MATCH (c)-[m:MEASURES]->(gi50)
WITH DISTINCT cell, avg(toFloat(m.value)) as values1, org_chem, gi50, the_cell

CALL {
WITH cell, gi50, values1, org_chem, the_cell
MATCH (cell)<-[:USES]-(c:Condition)-[:USES]->(chem:Synonym)
WHERE exists((chem)<-[:USES]-(:Condition)-[:USES]->(the_cell)) AND chem <> org_chem // 2) & 3)

MATCH (c)-[m2:MEASURES]->(gi50)
RETURN abs(avg(toFloat(m2.value)) — values1) as difference, chem
}

WITH DISTINCT chem, avg(difference) as avg_diff, count(difference) as num_cell
RETURN chem, avg_diff, num_cell ORDER BY avg_diff limit 25
}

// Get all reactions to cell line of interest of the 25 most similar chemicals
MATCH (the_cell)<-[:USES]-(c:Condition)-[:USES]->(chem)
MATCH (c)-[m3:MEASURES]->(gi50)

// Take the average of the 25 GI50
// We also return all values just for some analysis
WITH DISTINCT chem, avg(toFloat(m3.value)) as avg_values
RETURN avg(avg_values) as prediction, collect(avg_values) as all_values

This gives us

{‘prediction’: -4.637486125715776, ‘all_values’: [-4.727294017094016, -4.668238738738738, -4.538984496124033, -4.522523228346455, -4.5537044642857145, -4.714266037735851, -4.592720720720721, -4.5019374407582955, -4.436698214285715, -4.610763461538461, -4.541042553191488, -4.65542857142857, -4.67053893129771, -4.45142962962963, -4.965887826086957, -4.737043181818183, -4.601286440677966, -4.758097727272728, -4.699171428571429, -4.734895238095239, -4.684224, -4.787217241379309, -4.521838461538462, -4.59928888888889, -4.66263220338983]}

Validation

Complete validation is not the goal of this blog. However, I do want to give an idea that there is merit in the idea.
NSC 19893 on cell line HCT-15 has 1812 GI50 measurements, with an average of -5.24.
The 25 chemicals close to NSC 19893 predicted an average of -4.64.

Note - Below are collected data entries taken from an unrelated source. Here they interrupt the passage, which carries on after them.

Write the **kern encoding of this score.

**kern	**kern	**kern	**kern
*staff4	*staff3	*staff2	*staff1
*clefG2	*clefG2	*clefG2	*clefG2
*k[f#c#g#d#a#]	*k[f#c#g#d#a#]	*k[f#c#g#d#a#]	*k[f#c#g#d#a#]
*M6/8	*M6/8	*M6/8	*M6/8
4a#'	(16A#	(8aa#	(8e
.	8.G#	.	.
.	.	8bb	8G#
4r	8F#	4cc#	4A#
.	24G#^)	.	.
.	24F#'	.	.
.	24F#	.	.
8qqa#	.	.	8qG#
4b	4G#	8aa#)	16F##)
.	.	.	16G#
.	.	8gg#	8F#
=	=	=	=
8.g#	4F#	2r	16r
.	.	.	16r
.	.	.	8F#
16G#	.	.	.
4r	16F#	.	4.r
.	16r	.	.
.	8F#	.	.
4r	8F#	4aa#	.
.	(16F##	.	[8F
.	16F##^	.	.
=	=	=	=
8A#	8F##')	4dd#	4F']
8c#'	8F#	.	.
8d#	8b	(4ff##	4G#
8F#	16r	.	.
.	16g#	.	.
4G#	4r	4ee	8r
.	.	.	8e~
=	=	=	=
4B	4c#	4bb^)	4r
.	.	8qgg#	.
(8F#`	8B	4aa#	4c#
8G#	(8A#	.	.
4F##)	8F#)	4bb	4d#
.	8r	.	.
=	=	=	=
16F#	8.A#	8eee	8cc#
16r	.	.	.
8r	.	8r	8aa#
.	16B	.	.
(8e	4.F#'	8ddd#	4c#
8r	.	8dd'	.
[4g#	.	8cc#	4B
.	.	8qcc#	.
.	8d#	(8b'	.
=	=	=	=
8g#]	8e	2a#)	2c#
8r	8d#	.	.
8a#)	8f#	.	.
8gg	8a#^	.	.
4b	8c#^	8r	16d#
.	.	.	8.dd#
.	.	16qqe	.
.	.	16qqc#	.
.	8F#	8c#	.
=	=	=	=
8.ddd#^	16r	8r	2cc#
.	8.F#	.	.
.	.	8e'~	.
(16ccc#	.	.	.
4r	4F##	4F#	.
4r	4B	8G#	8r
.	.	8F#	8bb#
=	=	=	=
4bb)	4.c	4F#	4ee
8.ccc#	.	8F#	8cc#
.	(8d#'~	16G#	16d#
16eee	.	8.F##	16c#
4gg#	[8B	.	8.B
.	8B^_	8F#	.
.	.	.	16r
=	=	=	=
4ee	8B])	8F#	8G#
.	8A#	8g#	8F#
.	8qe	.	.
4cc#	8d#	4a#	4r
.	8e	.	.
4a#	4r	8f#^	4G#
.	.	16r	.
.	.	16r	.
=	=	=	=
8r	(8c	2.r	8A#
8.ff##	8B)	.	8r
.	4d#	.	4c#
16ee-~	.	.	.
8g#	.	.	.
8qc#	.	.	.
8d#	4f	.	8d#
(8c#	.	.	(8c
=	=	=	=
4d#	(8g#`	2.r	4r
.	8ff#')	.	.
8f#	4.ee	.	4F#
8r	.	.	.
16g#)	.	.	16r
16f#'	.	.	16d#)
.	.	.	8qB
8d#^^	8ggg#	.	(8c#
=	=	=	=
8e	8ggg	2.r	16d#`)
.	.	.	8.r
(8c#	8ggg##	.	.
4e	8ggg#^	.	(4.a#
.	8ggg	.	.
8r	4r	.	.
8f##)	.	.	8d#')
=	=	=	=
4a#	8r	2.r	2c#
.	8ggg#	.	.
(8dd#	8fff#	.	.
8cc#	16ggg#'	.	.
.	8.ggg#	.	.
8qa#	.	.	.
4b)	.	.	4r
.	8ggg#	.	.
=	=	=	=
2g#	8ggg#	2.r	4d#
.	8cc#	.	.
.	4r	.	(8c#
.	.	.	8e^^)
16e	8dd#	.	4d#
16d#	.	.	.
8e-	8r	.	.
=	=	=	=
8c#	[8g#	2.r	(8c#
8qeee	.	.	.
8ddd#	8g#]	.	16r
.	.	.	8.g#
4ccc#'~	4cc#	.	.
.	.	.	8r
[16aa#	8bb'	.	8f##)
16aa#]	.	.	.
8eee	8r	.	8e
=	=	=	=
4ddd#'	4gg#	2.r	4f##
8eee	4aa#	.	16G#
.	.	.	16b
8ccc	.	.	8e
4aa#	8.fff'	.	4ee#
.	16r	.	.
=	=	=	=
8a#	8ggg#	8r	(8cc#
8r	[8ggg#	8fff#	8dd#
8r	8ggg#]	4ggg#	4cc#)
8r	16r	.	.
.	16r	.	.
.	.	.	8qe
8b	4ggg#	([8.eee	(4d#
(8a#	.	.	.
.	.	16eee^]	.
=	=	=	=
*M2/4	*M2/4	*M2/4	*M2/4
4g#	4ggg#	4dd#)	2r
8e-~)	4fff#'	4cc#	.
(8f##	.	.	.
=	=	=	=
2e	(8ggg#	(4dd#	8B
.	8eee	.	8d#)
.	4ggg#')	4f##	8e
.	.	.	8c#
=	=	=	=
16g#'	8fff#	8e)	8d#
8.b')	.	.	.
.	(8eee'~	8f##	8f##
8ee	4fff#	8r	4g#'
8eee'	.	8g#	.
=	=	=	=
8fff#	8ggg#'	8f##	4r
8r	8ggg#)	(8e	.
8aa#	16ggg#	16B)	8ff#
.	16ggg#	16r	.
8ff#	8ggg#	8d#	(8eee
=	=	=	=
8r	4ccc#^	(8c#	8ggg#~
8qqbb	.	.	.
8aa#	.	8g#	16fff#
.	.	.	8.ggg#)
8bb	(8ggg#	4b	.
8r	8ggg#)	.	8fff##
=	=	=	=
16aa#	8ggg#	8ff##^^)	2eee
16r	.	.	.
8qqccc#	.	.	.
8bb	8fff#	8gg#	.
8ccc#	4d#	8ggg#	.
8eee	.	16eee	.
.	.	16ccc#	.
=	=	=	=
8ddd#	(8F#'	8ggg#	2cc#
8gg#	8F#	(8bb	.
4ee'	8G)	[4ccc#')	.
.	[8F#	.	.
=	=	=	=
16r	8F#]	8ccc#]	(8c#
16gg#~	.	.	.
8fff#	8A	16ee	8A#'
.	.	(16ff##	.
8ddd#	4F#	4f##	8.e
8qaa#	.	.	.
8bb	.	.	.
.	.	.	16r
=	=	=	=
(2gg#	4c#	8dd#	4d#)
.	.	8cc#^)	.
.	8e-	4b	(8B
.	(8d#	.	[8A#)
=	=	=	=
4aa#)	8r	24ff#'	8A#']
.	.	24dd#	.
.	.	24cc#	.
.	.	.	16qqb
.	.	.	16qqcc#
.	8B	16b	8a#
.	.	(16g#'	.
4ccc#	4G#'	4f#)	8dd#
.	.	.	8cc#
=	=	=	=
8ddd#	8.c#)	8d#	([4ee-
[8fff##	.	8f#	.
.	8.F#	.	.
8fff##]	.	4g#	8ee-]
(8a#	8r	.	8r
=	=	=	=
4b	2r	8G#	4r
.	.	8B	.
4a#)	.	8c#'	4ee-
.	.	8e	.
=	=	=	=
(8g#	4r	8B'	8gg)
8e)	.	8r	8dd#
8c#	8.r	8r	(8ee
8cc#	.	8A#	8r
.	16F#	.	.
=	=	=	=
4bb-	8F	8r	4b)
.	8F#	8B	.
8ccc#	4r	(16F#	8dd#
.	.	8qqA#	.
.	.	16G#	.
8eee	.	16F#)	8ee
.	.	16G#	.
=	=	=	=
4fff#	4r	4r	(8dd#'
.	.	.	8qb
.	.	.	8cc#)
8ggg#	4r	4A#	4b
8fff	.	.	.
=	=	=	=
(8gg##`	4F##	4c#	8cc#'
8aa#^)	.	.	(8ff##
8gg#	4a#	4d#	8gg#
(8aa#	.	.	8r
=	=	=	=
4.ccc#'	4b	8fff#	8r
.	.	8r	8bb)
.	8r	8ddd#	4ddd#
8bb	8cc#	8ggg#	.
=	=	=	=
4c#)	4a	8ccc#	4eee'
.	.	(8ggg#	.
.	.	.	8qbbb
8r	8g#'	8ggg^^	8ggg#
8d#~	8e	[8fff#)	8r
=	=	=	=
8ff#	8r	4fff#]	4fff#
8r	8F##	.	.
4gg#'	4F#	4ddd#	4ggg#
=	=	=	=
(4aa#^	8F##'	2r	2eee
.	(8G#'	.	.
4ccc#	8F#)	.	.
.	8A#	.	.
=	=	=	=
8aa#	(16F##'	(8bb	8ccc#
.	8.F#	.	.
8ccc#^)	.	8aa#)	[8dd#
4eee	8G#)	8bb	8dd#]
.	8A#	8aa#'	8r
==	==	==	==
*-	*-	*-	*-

A difference of -0.6 is not a lot if we look at all GI50 on cell line HCT-15, these go from -8 to -4 (see histogram 1). A value of -4 is special given it is often the higher concentration tested. If a concentration of -4 did NOT result in a 50% Growth Inhibition, -4 is noted down. This means most of these have a true GI50 greater than -4 (see histogram 2 for -4 excluded).

None of our top 25 predictions had -4, which is a good sign. Our predictions were in a much smaller range than all HCT-15 GI50 (see histograms 2 & 3).